> [Selection]
(begin)
# High voltage power steering pump?



## Olaf-Lampe (Feb 24, 2010)

Hi Raymond, 
I have an electric PS in my Renault Clio electrique ( no DIY ). It is only fused 20A, meaning it cannot draw more than 250W. I think it comes from Pierburg, but I can check the manual later. More important than PS is brake assist, at least in modern cars. Do you have a solution for that?
One day I disengaged both PS and PB to save some energy, but even with the nice regen braking from my Clio, I felt unsave without PB.

Groeten,
Olaf, working in Echt (Limburg, NL)
PS: I have a Clio PB-pump as spare for sale.....


----------



## Woodsmith (Jun 5, 2008)

Solution is to not try to run the 12V PS pump from the DC-DC converter. Use a small accessories battery to provide the current on demand and a smaller DC-DC converter to top up the battery.

Unless you spend all your time parking the car the pump will be off, or on standby, most of the time giving the battery time to recharge.

If you have a pack voltage pump then you will have all the problems of switching high voltage DC to deal with.
However, if you really want one then you could adapt a small forklift pump motor from, say, a 72V forklift. I think some of them have steering pumps separate to the main hydraulic pump.


----------
(end)
> [To do]
Answer these questions using the power steering thread:
1. What fuse rating does Olaf-Lampe give for the electric power steering in the Renault Clio electrique?
2. What does Woodsmith recommend to supply current on demand in place of the DC-DC converter?
3. A pump motor from what voltage of forklift does Woodsmith suggest adapting?

Source records
(begin)
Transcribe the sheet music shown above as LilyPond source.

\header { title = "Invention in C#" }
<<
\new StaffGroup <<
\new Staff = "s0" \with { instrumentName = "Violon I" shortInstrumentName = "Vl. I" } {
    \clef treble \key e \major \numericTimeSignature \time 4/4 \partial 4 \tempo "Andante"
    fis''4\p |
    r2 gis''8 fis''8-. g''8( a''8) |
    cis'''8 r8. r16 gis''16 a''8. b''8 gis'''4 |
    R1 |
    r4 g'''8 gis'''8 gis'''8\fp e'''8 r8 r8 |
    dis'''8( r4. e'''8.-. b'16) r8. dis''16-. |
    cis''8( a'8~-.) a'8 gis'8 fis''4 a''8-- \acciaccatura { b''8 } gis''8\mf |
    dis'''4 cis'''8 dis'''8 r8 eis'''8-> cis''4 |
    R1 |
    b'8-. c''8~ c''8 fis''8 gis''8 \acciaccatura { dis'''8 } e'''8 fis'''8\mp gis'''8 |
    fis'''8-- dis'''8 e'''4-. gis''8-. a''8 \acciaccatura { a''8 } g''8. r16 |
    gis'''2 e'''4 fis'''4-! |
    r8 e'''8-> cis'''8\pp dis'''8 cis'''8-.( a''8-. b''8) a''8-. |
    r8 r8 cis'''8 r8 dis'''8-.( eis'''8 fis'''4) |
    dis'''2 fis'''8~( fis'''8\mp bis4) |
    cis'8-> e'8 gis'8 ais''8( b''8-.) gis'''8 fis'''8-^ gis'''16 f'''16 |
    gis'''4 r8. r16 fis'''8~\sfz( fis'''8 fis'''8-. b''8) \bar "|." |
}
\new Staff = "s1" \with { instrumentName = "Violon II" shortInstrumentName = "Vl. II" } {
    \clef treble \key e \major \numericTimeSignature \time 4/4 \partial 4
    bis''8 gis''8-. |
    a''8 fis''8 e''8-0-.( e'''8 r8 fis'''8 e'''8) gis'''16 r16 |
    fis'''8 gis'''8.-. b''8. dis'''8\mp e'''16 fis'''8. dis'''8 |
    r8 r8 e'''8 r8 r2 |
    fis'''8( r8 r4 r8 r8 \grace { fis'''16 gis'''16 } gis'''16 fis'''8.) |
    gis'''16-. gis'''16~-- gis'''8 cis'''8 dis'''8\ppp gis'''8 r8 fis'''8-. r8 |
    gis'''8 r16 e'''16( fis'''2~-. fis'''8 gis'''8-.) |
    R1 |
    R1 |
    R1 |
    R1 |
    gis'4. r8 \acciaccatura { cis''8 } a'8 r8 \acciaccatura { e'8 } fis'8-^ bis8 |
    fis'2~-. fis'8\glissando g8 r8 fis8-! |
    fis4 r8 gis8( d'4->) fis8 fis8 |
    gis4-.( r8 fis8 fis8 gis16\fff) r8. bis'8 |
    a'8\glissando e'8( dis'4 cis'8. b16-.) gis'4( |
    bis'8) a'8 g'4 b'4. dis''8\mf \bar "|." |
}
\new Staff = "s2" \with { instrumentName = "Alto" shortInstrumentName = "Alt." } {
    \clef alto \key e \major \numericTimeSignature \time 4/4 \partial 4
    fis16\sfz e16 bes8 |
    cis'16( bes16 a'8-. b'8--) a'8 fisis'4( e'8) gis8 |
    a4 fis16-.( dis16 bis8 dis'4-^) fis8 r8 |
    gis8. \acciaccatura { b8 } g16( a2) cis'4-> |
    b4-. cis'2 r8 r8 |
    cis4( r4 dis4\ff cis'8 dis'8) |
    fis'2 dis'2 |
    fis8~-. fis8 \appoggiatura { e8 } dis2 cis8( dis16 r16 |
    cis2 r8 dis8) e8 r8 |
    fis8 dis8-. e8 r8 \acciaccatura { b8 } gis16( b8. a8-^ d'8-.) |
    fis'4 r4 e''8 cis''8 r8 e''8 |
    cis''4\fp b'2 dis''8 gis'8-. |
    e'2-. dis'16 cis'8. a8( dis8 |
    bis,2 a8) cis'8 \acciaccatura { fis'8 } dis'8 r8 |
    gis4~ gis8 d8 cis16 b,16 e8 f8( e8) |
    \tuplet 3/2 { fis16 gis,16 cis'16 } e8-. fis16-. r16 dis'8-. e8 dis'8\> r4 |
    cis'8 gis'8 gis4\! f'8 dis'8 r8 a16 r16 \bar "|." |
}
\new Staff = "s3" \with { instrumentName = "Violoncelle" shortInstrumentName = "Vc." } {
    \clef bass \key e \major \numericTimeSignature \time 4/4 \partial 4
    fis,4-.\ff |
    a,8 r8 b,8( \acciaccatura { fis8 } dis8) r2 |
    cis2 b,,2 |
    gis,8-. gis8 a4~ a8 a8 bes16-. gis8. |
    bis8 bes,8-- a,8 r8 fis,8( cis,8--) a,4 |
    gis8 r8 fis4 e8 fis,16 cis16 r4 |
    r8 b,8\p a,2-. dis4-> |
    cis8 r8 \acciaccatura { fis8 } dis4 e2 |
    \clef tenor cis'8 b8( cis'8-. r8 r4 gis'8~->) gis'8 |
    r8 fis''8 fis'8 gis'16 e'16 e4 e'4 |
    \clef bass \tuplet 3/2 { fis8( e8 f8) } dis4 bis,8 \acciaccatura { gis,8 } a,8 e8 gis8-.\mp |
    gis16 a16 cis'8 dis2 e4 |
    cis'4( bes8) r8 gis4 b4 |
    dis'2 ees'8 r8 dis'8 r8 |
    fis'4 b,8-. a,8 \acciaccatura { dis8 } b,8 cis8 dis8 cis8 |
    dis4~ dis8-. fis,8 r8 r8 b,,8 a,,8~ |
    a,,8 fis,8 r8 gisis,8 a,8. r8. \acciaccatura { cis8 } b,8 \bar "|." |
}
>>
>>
(end)
> [Exercise response]
1. 20A.
2. A small accessories battery, topped up by a smaller DC-DC converter.
3. A 72V forklift.